With our back to school start date now only two weeks out, I'm being reminded of the many ways our culture pushes against me as a mom. If I am not prepared in my own mind and heart to face the current that is flowing against the ways in which I'm trying to raise my kids, I'm realizing I'll be floating along like a boat without a paddle. If you're not paddling upstream, you're moving right along with it.
Case in point. I went to a consignment store the other day with a heap of my kids' old clothes. When the lady handed back to me a pile of rejects, I asked why the cute denim skirt on top wasn't acceptable. I was surprised, thinking it was one of the better items, and wondered if they found a stain or damage that I had overlooked. Our brief conversation went like this:
lady: "Well...skirts that length just don't sell...."
me: "You mean the modest ones?"
This is not an ugly, floor length denim skirt from prairie-land we're talking about. It is a just-above-the-knee modern jean skirt. Cute. Classic. And unsellable in a children's store for being too modest. We are not talking about skirts for women. We are talking about skirts for children.
I hate being surprised by the nonsense out there, but a friend did shock me lately when she described what she saw when dropping her freshman daughter off at our local high school. She said that several teen girls are wearing what would usually be considered lingerie as outerwear, including visible garters holding up knee highs. To school.
Another friend told me that her church's junior high youth group is crowded with girls who can neither drive nor hold a job (which means mom or dad is facilitating), and yet are attending church events in booty shorts and bare stomachs.
My daughter happens to be super tall for her age at the moment, which means finding modest skirts and long-enough dresses is near impossible. If they are at least close to knee-length, she adds leggings and all is well in the world. But we already had a conversation in the ever-popular store, the Gap, where she moaned, "Moooom, there's nothing else!"
My gentle, but unapologetic reply was, "Well, honey, if we can't find a store that has appropriate things for you, you may be wearing a lot of pants this winter." And that is certainly not the worst thing in the world! Back to School fashion is a big deal for girls, but I'm paddling upstream by taking extra time to source cute and modest clothing for my girl. It's not easy, but I will face with courage and conviction the conversations with her about where her worth lies, and the various reasons some girls choose to dress immodestly.
My daughter is going into fifth grade now, and so it's time for me to go deeper with teaching her why modesty is important. But these conversations started in a very simple way when she was a preschooler. I'd encourage you, if you have a little girl, to open up the conversation on appropriate clothing choices early. And if you have a little boy, I'd encourage you to start the dialogue on how it's his job to defend and protect a girl's modesty. These basic concepts will lay a foundation in their hearts for the much bigger issues surrounding God's plans for their sexuality that you'll face as they grow.

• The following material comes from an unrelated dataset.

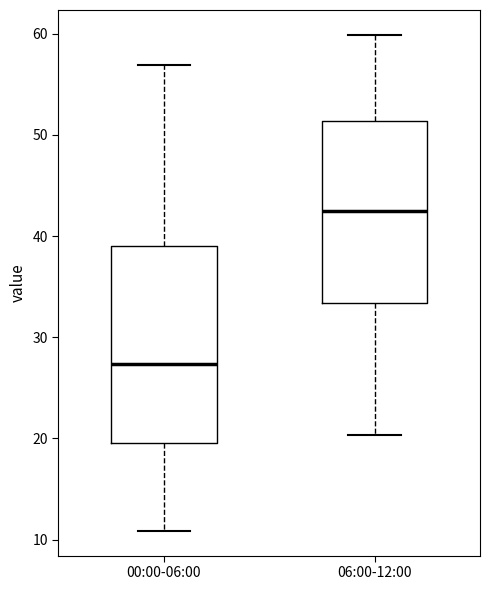

Reading left to right, read every box against the y-axis: the position of its median line, the range the box covers, and the ends of its whiskers. The values are not printed on the chart, so give them approximately, as read against the axis.

00:00-06:00: median 27, box 20 to 39, whiskers 11 to 57
06:00-12:00: median 42, box 33 to 51, whiskers 20 to 60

My Back to School Tool #3 is a metaphorical paddle, meaning the resolve to go against the flow of our culture and choose to teach (and model) modesty.
Speaking of parental modeling and modesty, I sat by a 17 year old girl on a plane last week. She was smack dab in the middle of Fifty Shades of Grey (in case you are new, I wrote about my thoughts on this popular fiction series here). Of course, you know, I could not pass up an opportunity to chat with this girl about the book. As soon as I brought it up, she gushed over how great the book was. I probed as to why she happened to pick it up in the first place, sort of my own little market research. I thought maybe it was on account of her boyfriend, her peer group, a radio DJ's suggestion...anything but what she actually said: "Well, my mom's reading it. She doesn't like that I am reading it, but I figure if she is...." My stomach turned over and I stopped asking questions.

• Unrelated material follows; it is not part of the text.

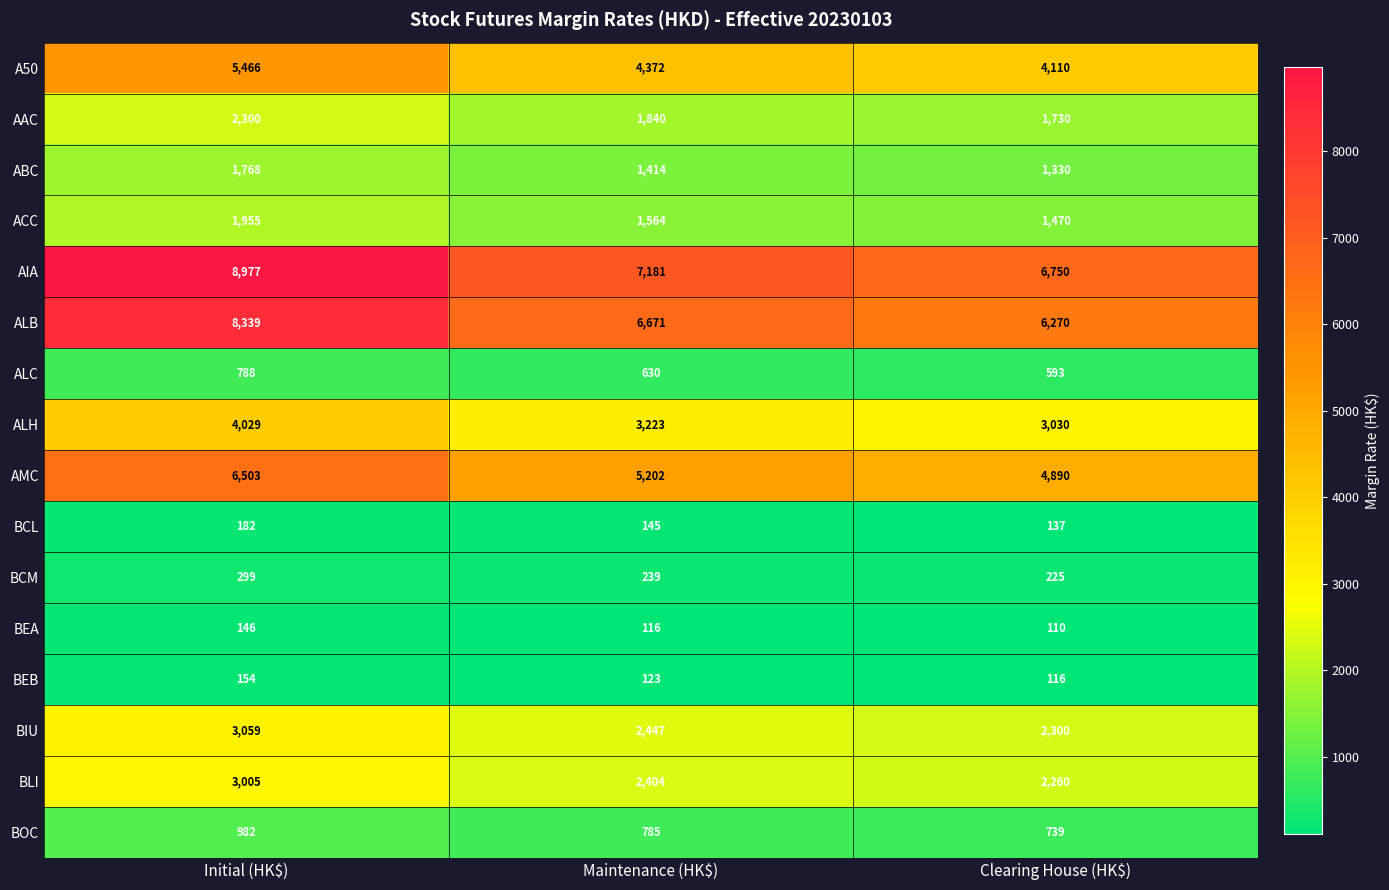

Which category has the lowest value across all series?

Clearing House (HK$)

Paddling, to me, means trying my best to model modesty. In my dress, in my speech, and in what I allow myself to read and watch.

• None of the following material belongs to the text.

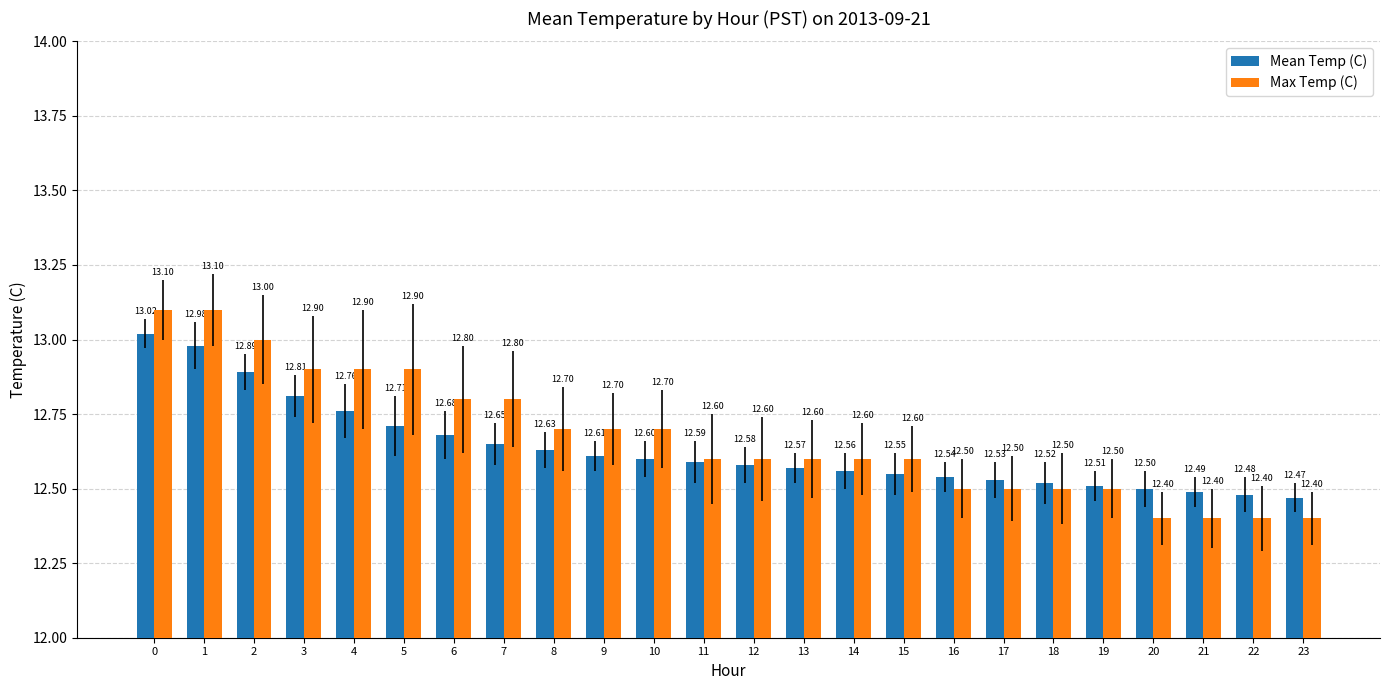

What is the sum of the Max Temp (C) values at 4 and 9?

25.6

Paddling, to me, means accepting my body and biting my tongue from criticizing my looks and my AGE around my daughter.
Paddling, to me, means making sure my commentary (even praise) about my daughter's insides far outweigh my commentary about her outsides.
Paddling, to me, means praying for wisdom on how to parent my kids in these areas with such a strong cultural current going the other direction, and grace because I'm not perfect in a single one of these efforts.
I hope you're with me. I still believe some mom would have bought the skirt I tried to consign for her own girl.
She'd be the one holding the paddle.